Using DSPy to evaluate and improve Datasette Agent's SQL system prompts
A new research project applies DSPy to refine the system prompts used by Datasette Agent's SQL generation, improving reliability and performance.
- DSPy is being used to evaluate and optimize the system prompts for Datasette Agent's SQL generation.
- The research demonstrates how automated prompt optimization can improve the reliability of AI-driven data querying tools.
- The project leverages asynchronous research workflows with tools like Claude Code and Claude Fable 5.
- Prompt quality is a critical factor in the accuracy and usability of natural language interfaces for databases.
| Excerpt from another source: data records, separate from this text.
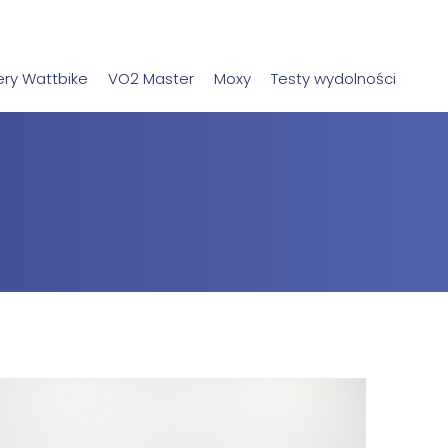
ry Wattbike
VO2 Master
Moxy
Testy wydolności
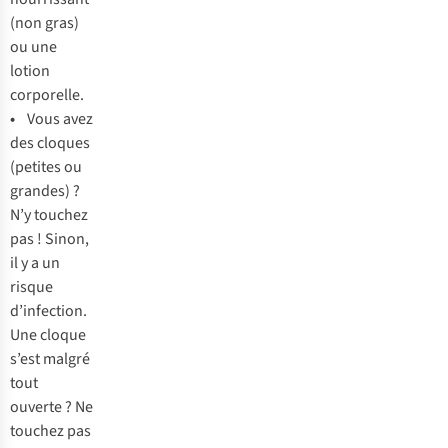
(
non
g
ras)
ou
u
ne
lo
tion
cor
porelle.
•
V
ous
a
vez
d
es
cl
oques
(p
etites
ou
gr
andes)
?
N
’y
to
uchez
p
as
!
Si
non,
il y a un
ri
sque
d’in
fection.
U
ne
cl
oque
s
’est
ma
lgré
t
out
ou
verte
? Ne
to
uchez
p
as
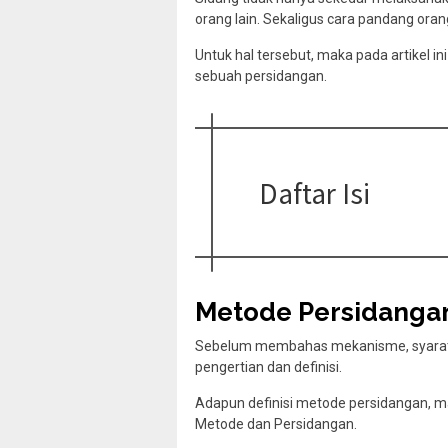
orang lain. Sekaligus cara pandang oran
Untuk hal tersebut, maka pada artikel
sebuah persidangan.
Daftar Isi
Metode Persidangan
Sebelum membahas mekanisme, syarat d
pengertian dan definisi.
Adapun definisi metode persidangan, ma
Metode dan Persidangan.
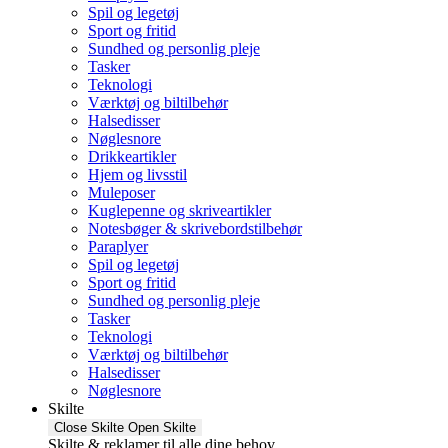
Spil og legetøj
Sport og fritid
Sundhed og personlig pleje
Tasker
Teknologi
Værktøj og biltilbehør
Halsedisser
Nøglesnore
Drikkeartikler
Hjem og livsstil
Muleposer
Kuglepenne og skriveartikler
Notesbøger & skrivebordstilbehør
Paraplyer
Spil og legetøj
Sport og fritid
Sundhed og personlig pleje
Tasker
Teknologi
Værktøj og biltilbehør
Halsedisser
Nøglesnore
Skilte
Close Skilte
Open Skilte
Skilte & reklamer til alle dine behov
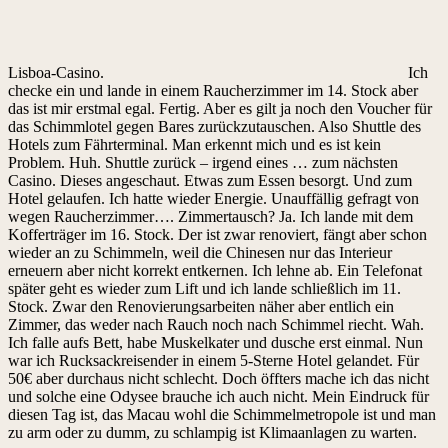
Lisboa-Casino.
Ich
checke ein und lande in einem Raucherzimmer im 14. Stock aber
das ist mir erstmal egal. Fertig. Aber es gilt ja noch den Voucher für
das Schimmlotel gegen Bares zurückzutauschen. Also Shuttle des
Hotels zum Fährterminal. Man erkennt mich und es ist kein
Problem. Huh. Shuttle zurück – irgend eines … zum nächsten
Casino. Dieses angeschaut. Etwas zum Essen besorgt. Und zum
Hotel gelaufen. Ich hatte wieder Energie. Unauffällig gefragt von
wegen Raucherzimmer…. Zimmertausch? Ja. Ich lande mit dem
Kofferträger im 16. Stock. Der ist zwar renoviert, fängt aber schon
wieder an zu Schimmeln, weil die Chinesen nur das Interieur
erneuern aber nicht korrekt entkernen. Ich lehne ab. Ein Telefonat
später geht es wieder zum Lift und ich lande schließlich im 11.
Stock. Zwar den Renovierungsarbeiten näher aber entlich ein
Zimmer, das weder nach Rauch noch nach Schimmel riecht. Wah.
Ich falle aufs Bett, habe Muskelkater und dusche erst einmal. Nun
war ich Rucksackreisender in einem 5-Sterne Hotel gelandet. Für
50€ aber durchaus nicht schlecht. Doch öffters mache ich das nicht
und solche eine Odysee brauche ich auch nicht. Mein Eindruck für
diesen Tag ist, das Macau wohl die Schimmelmetropole ist und man
zu arm oder zu dumm, zu schlampig ist Klimaanlagen zu warten.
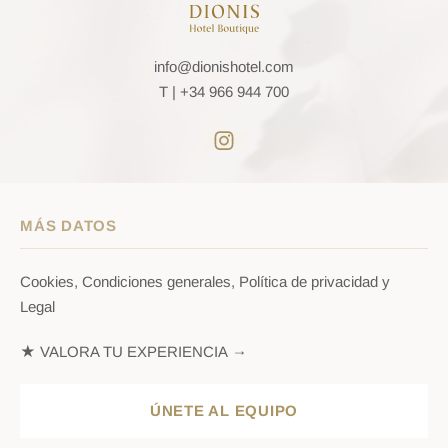
info@dionishotel.com
T |
+34 966 944 700
MÁS DATOS
Cookies, Condiciones generales, Política de privacidad y
Legal
★ VALORA TU EXPERIENCIA →
ÚNETE AL EQUIPO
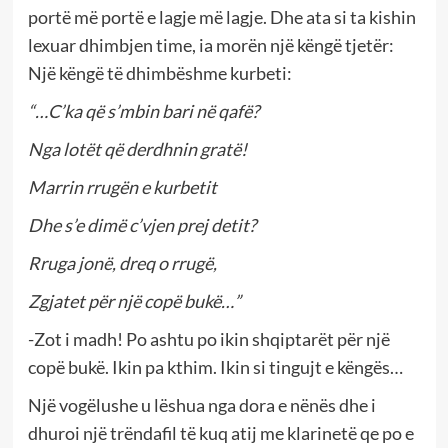
portë më portë e lagje më lagje. Dhe ata si ta kishin
lexuar dhimbjen time, ia morën një këngë tjetër:
Një këngë të dhimbëshme kurbeti:
“…C’ka që s’mbin bari në qafë?
Nga lotët që derdhnin gratë!
Marrin rrugën e kurbetit
Dhe s’e dimë c’vjen prej detit?
Rruga jonë, dreq o rrugë,
Zgjatet për një copë bukë…”
-Zot i madh! Po ashtu po ikin shqiptarët për një
copë bukë. Ikin pa kthim. Ikin si tingujt e këngës…
Një vogëlushe u lëshua nga dora e nënës dhe i
dhuroi një trëndafil të kuq atij me klarinetë qe po e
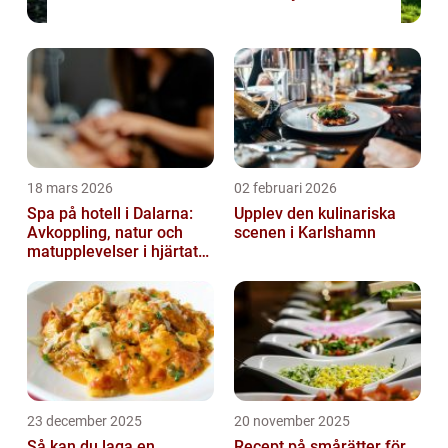
18 mars 2026
02 februari 2026
Spa på hotell i Dalarna:
Upplev den kulinariska
Avkoppling, natur och
scenen i Karlshamn
matupplevelser i hjärtat
av landskapet
23 december 2025
20 november 2025
Så kan du laga en
Recept på smårätter för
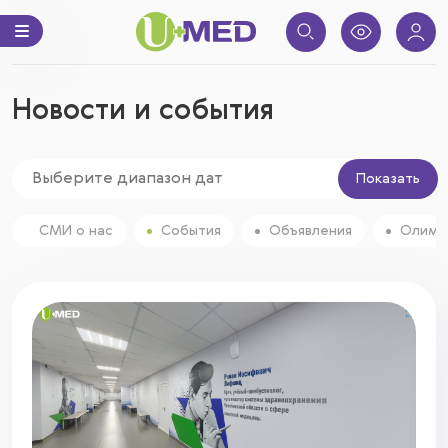
Новости и события
Показать
СМИ о нас
События
Объявления
Олимп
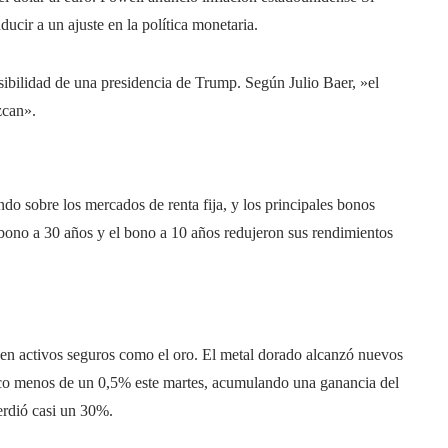
ucir a un ajuste en la política monetaria.
sibilidad de una presidencia de Trump. Según Julio Baer, ​​»el
zcan».
do sobre los mercados de renta fija, y los principales bonos
bono a 30 años y el bono a 10 años redujeron sus rendimientos
 en activos seguros como el oro. El metal dorado alcanzó nuevos
oco menos de un 0,5% este martes, acumulando una ganancia del
erdió casi un 30%.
Researcher Simon Willison has published a study demonstrating how DSPy, an optimization framework from Stanford NLP, can be used to evaluate and improve the system prompts that power Datasette Agent's SQL generation capabilities. The project involved an asynchronous research task using Claude Code and Claude Fable 5 to assess and refine the prompts, which are critical for translating natural language queries into accurate SQL commands.
The research highlights the potential of DSPy's automatic prompt optimization techniques to enhance the reliability of AI-driven data querying tools. By systematically evaluating prompt performance, the approach aims to reduce errors and improve the quality of generated SQL, making tools like Datasette Agent more effective for users who rely on natural language interfaces to interact with databases.
This work is particularly relevant in the context of growing interest in AI-powered data tools, where prompt quality directly impacts the accuracy and usability of systems that bridge human intent and technical execution.
Source: Using DSPy to evaluate and improve Datasette Agent's SQL system prompts. Read the full piece at the source.
Developers working on AI-driven data tools can learn from this approach to improve prompt design and evaluation.
This research underscores the importance of prompt optimization in AI systems that interact with databases.
- DSPy
- A framework from Stanford NLP for optimizing prompts in language models using automatic techniques.
- Datasette Agent
- An AI-powered tool that translates natural language queries into SQL commands for database interaction.

Anthropic wants to develop its own drugs

Meet WebBrain: An Open-Source, Local-First AI Browser Agent That Reads Pages and Automates Tasks in Chrome and Firefox
![[audio.cpp] The Sound of GGML — C++/GGML native ACE-Step, Stable Audio, HeartMuLa, RoFormer, HTDemucs released. 10-Minute Music in 60 Seconds!](https://images.weserv.nl/?url=preview.redd.it%2Fyxa9dlzquxah1.png%3Fwidth%3D140%26height%3D64%26auto%3Dwebp%26s%3Ddc8fd781446c0ff28129cb015349bd508fc464fe&w=520&fit=cover&q=70&output=webp&dpr=2&we=1&il=1)
[audio.cpp] The Sound of GGML — C++/GGML native ACE-Step, Stable Audio, HeartMuLa, RoFormer, HTDemucs released. 10-Minute Music in 60 Seconds!